GIVEN TASK: Reproduce the listing below word for word, including every line.

(Data taken from a collection)
'''

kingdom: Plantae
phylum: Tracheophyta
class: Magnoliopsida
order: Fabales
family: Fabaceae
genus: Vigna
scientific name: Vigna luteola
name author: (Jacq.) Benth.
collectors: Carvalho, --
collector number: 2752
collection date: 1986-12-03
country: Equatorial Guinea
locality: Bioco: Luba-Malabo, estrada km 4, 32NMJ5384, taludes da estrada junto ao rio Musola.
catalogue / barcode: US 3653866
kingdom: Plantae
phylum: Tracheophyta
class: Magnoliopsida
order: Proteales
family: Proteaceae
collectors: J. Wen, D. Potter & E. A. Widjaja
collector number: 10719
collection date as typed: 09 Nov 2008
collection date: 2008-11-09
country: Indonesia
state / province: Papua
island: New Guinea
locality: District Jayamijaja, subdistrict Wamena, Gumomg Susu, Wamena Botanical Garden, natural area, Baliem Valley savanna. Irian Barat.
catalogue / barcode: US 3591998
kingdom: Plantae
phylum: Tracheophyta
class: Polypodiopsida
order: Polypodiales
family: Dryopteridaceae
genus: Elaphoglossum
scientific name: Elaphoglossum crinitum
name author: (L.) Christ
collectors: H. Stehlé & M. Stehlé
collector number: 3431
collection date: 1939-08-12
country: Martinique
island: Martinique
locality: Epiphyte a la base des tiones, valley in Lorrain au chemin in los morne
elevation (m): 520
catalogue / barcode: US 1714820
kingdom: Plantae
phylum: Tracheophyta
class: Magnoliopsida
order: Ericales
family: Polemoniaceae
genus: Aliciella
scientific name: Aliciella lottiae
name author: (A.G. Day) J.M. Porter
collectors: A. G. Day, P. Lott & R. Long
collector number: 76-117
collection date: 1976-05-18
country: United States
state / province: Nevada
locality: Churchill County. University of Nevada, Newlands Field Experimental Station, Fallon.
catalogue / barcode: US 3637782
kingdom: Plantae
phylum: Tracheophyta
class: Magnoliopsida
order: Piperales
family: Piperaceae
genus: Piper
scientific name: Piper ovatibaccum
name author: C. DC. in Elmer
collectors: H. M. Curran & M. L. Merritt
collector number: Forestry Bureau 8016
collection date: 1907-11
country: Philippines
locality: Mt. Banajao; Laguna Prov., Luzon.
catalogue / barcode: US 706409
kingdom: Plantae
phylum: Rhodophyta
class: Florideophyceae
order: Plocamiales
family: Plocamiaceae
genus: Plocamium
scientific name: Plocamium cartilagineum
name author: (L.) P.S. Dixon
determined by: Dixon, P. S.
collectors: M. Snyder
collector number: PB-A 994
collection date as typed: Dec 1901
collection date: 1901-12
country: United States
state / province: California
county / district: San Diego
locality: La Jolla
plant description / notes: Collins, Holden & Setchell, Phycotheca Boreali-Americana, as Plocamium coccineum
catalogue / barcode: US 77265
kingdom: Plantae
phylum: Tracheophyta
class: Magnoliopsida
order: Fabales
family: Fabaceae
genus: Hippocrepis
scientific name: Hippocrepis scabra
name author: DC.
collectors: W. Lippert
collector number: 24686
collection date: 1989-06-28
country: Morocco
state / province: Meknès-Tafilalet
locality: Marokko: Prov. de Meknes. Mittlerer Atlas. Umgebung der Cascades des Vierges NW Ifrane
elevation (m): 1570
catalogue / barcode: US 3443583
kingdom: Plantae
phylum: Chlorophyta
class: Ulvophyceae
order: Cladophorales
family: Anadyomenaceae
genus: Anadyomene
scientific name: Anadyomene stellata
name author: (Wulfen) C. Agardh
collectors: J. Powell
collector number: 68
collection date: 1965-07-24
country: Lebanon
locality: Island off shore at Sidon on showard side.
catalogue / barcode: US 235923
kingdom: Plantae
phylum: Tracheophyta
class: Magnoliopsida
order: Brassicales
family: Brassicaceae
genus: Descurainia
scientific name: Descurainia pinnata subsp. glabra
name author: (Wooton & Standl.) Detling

'''

CORRECT RESPONSE:
kingdom: Plantae
phylum: Tracheophyta
class: Magnoliopsida
order: Fabales
family: Fabaceae
genus: Vigna
scientific name: Vigna luteola
name author: (Jacq.) Benth.
collectors: Carvalho, --
collector number: 2752
collection date: 1986-12-03
country: Equatorial Guinea
locality: Bioco: Luba-Malabo, estrada km 4, 32NMJ5384, taludes da estrada junto ao rio Musola.
catalogue / barcode: US 3653866
kingdom: Plantae
phylum: Tracheophyta
class: Magnoliopsida
order: Proteales
family: Proteaceae
collectors: J. Wen, D. Potter & E. A. Widjaja
collector number: 10719
collection date as typed: 09 Nov 2008
collection date: 2008-11-09
country: Indonesia
state / province: Papua
island: New Guinea
locality: District Jayamijaja, subdistrict Wamena, Gumomg Susu, Wamena Botanical Garden, natural area, Baliem Valley savanna. Irian Barat.
catalogue / barcode: US 3591998
kingdom: Plantae
phylum: Tracheophyta
class: Polypodiopsida
order: Polypodiales
family: Dryopteridaceae
genus: Elaphoglossum
scientific name: Elaphoglossum crinitum
name author: (L.) Christ
collectors: H. Stehlé & M. Stehlé
collector number: 3431
collection date: 1939-08-12
country: Martinique
island: Martinique
locality: Epiphyte a la base des tiones, valley in Lorrain au chemin in los morne
elevation (m): 520
catalogue / barcode: US 1714820
kingdom: Plantae
phylum: Tracheophyta
class: Magnoliopsida
order: Ericales
family: Polemoniaceae
genus: Aliciella
scientific name: Aliciella lottiae
name author: (A.G. Day) J.M. Porter
collectors: A. G. Day, P. Lott & R. Long
collector number: 76-117
collection date: 1976-05-18
country: United States
state / province: Nevada
locality: Churchill County. University of Nevada, Newlands Field Experimental Station, Fallon.
catalogue / barcode: US 3637782
kingdom: Plantae
phylum: Tracheophyta
class: Magnoliopsida
order: Piperales
family: Piperaceae
genus: Piper
scientific name: Piper ovatibaccum
name author: C. DC. in Elmer
collectors: H. M. Curran & M. L. Merritt
collector number: Forestry Bureau 8016
collection date: 1907-11
country: Philippines
locality: Mt. Banajao; Laguna Prov., Luzon.
catalogue / barcode: US 706409
kingdom: Plantae
phylum: Rhodophyta
class: Florideophyceae
order: Plocamiales
family: Plocamiaceae
genus: Plocamium
scientific name: Plocamium cartilagineum
name author: (L.) P.S. Dixon
determined by: Dixon, P. S.
collectors: M. Snyder
collector number: PB-A 994
collection date as typed: Dec 1901
collection date: 1901-12
country: United States
state / province: California
county / district: San Diego
locality: La Jolla
plant description / notes: Collins, Holden & Setchell, Phycotheca Boreali-Americana, as Plocamium coccineum
catalogue / barcode: US 77265
kingdom: Plantae
phylum: Tracheophyta
class: Magnoliopsida
order: Fabales
family: Fabaceae
genus: Hippocrepis
scientific name: Hippocrepis scabra
name author: DC.
collectors: W. Lippert
collector number: 24686
collection date: 1989-06-28
country: Morocco
state / province: Meknès-Tafilalet
locality: Marokko: Prov. de Meknes. Mittlerer Atlas. Umgebung der Cascades des Vierges NW Ifrane
elevation (m): 1570
catalogue / barcode: US 3443583
kingdom: Plantae
phylum: Chlorophyta
class: Ulvophyceae
order: Cladophorales
family: Anadyomenaceae
genus: Anadyomene
scientific name: Anadyomene stellata
name author: (Wulfen) C. Agardh
collectors: J. Powell
collector number: 68
collection date: 1965-07-24
country: Lebanon
locality: Island off shore at Sidon on showard side.
catalogue / barcode: US 235923
kingdom: Plantae
phylum: Tracheophyta
class: Magnoliopsida
order: Brassicales
family: Brassicaceae
genus: Descurainia
scientific name: Descurainia pinnata subsp. glabra
name author: (Wooton & Standl.) Detling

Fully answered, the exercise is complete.